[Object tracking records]
※ ※ ※
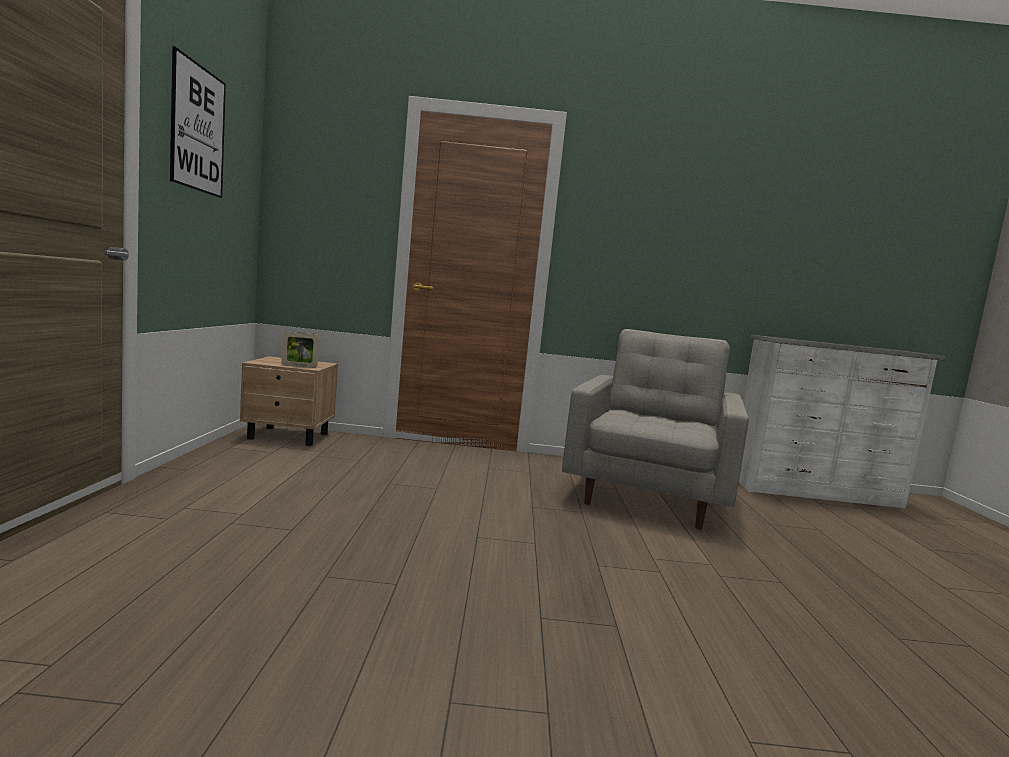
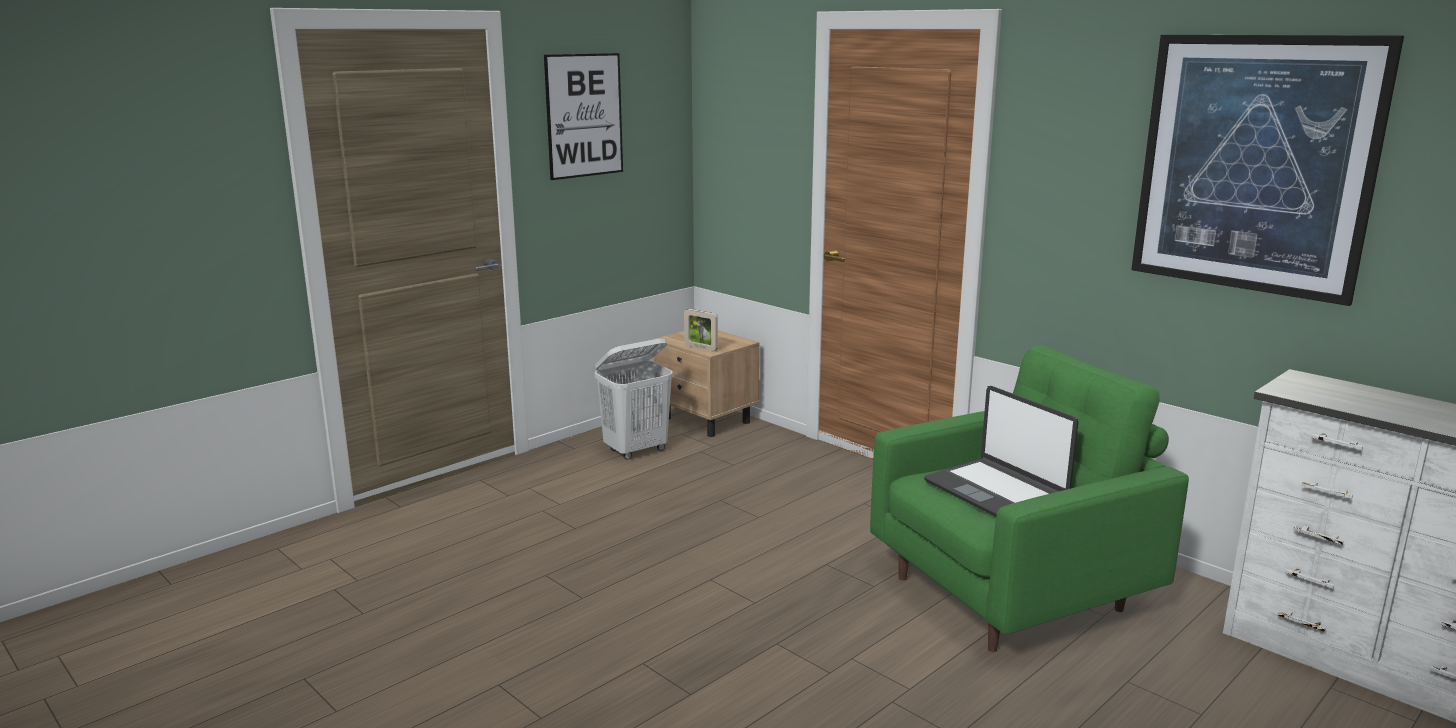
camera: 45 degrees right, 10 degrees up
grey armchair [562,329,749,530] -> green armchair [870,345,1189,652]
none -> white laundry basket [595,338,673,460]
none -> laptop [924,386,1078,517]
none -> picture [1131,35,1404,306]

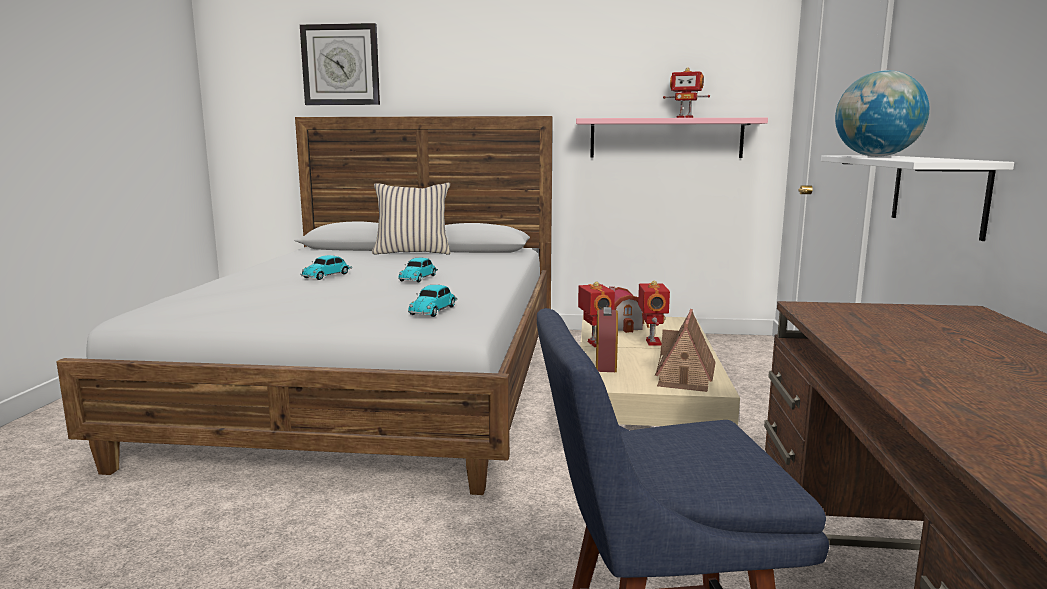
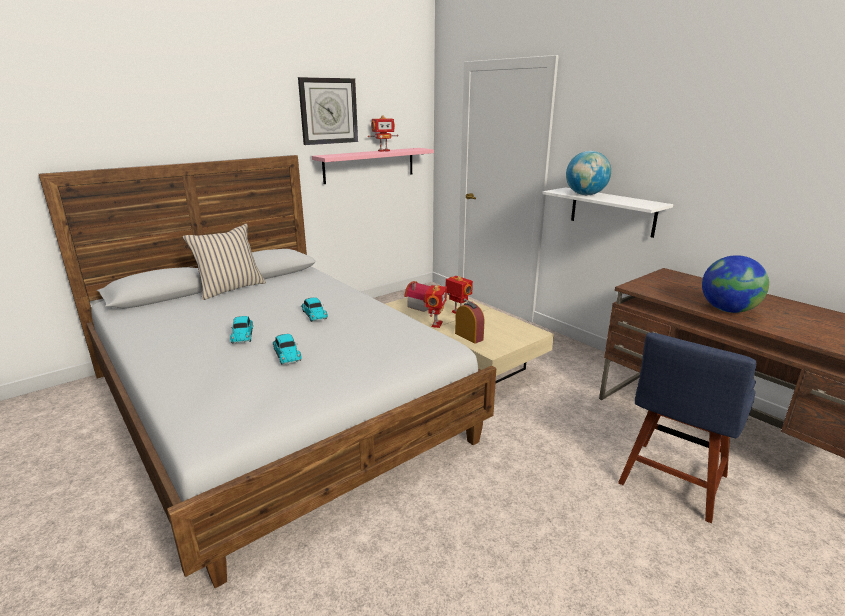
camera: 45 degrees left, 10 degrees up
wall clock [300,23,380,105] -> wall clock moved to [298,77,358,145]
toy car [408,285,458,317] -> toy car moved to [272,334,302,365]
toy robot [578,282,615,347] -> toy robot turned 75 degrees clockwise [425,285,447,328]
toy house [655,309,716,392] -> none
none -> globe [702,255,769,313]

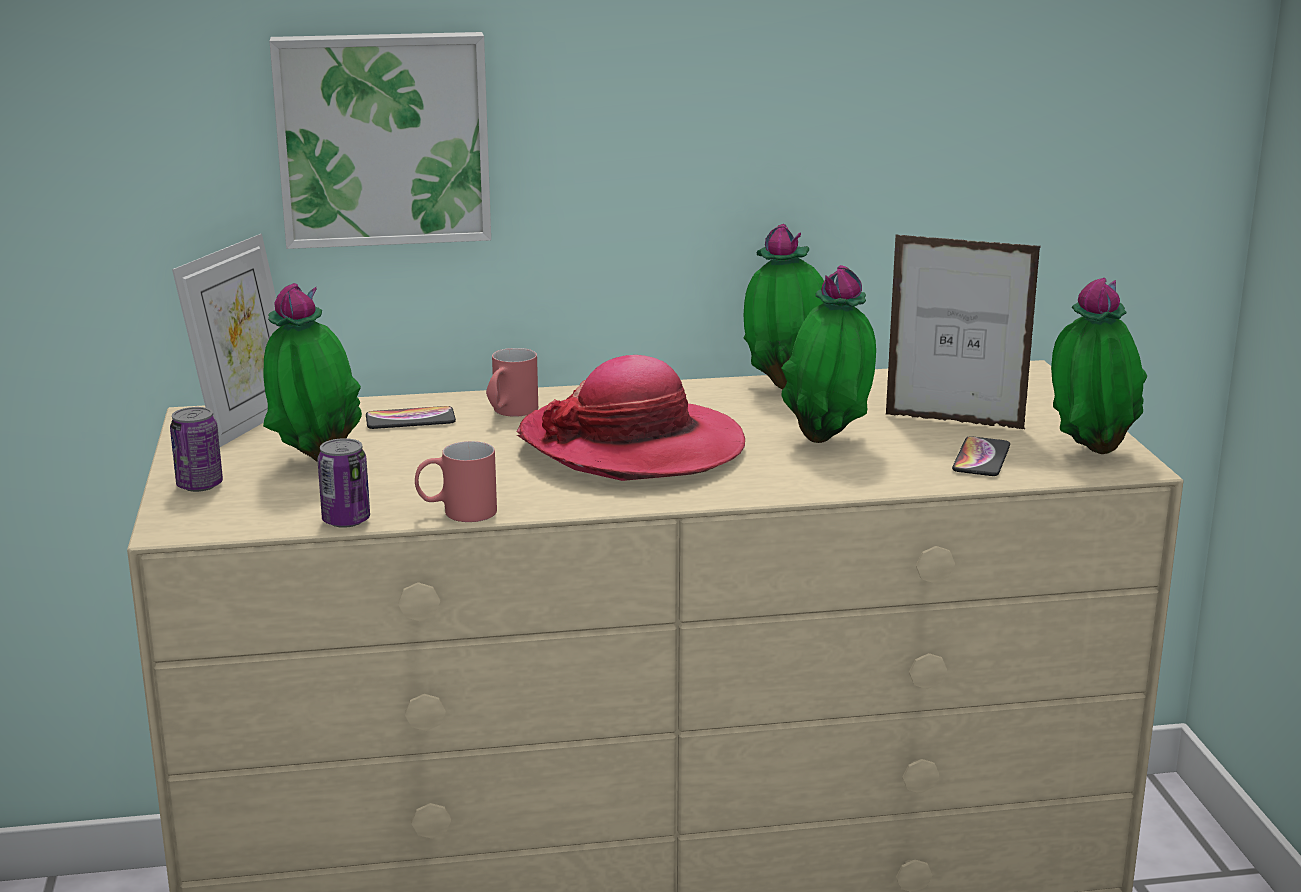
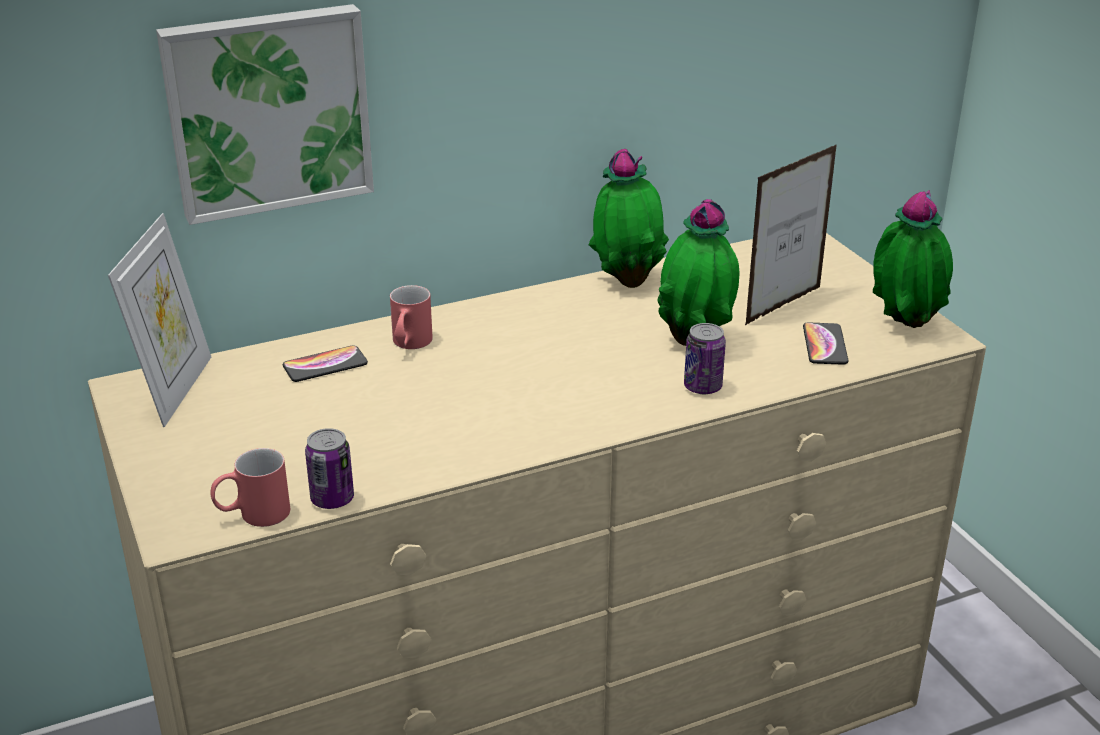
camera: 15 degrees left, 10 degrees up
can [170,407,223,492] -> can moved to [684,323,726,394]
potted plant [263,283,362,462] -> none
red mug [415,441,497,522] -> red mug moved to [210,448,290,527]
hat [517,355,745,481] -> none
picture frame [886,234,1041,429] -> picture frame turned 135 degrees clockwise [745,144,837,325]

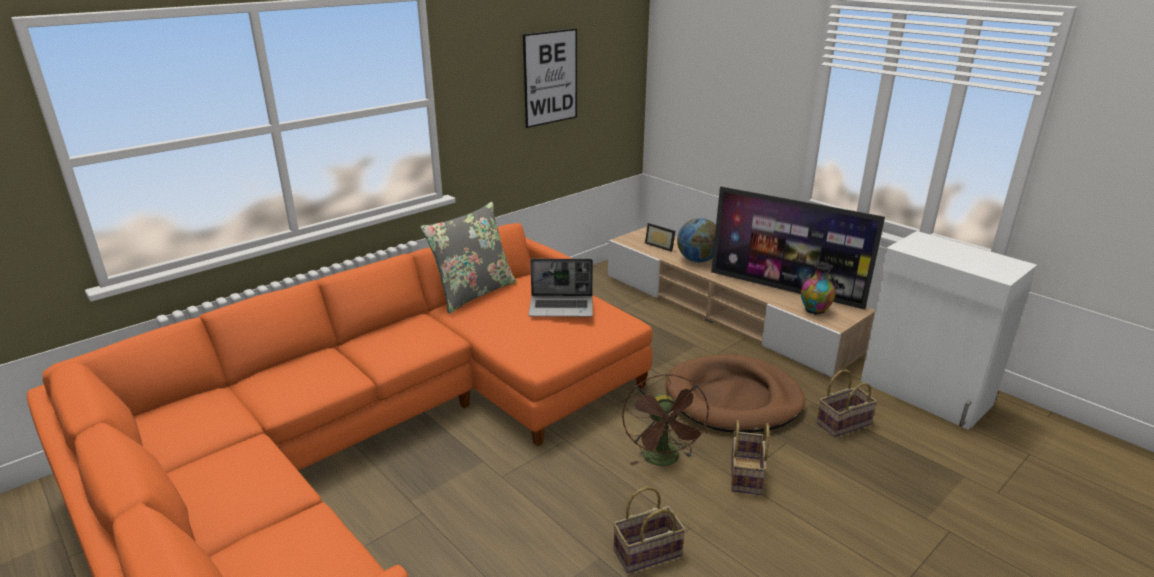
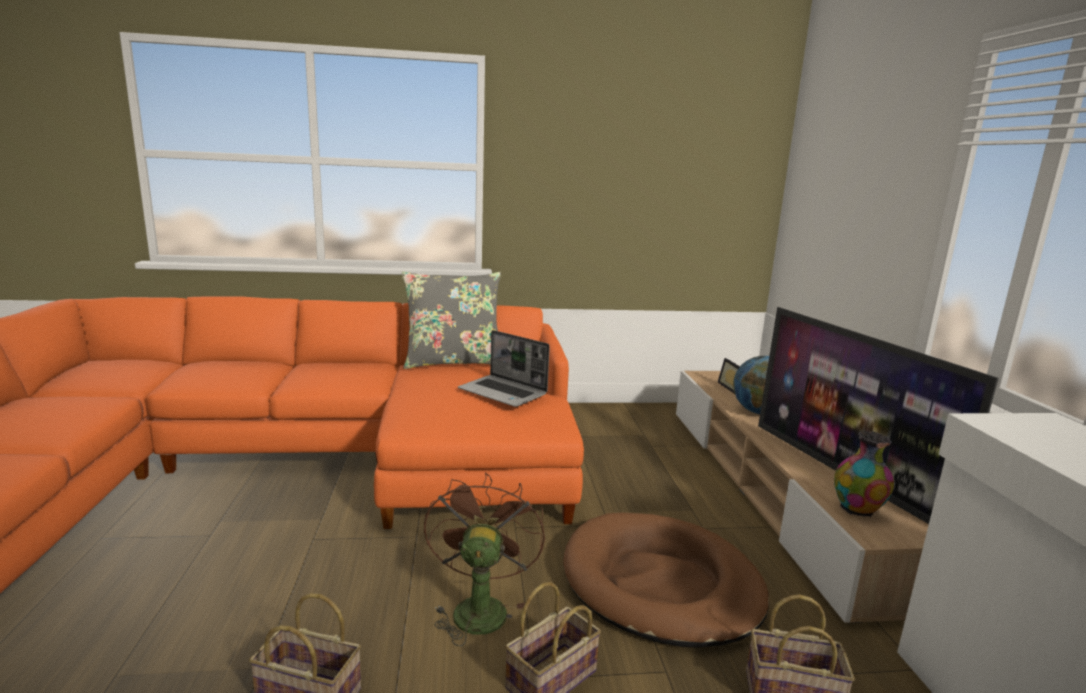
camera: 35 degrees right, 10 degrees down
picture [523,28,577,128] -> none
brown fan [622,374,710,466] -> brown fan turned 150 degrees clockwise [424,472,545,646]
※ ※ ※
- Your instructions
Return only the lines of the records in which the string "turned" appears.

- Answer for the task
toy robot [578,282,615,347] -> toy robot turned 75 degrees clockwise [425,285,447,328]
picture frame [886,234,1041,429] -> picture frame turned 135 degrees clockwise [745,144,837,325]
brown fan [622,374,710,466] -> brown fan turned 150 degrees clockwise [424,472,545,646]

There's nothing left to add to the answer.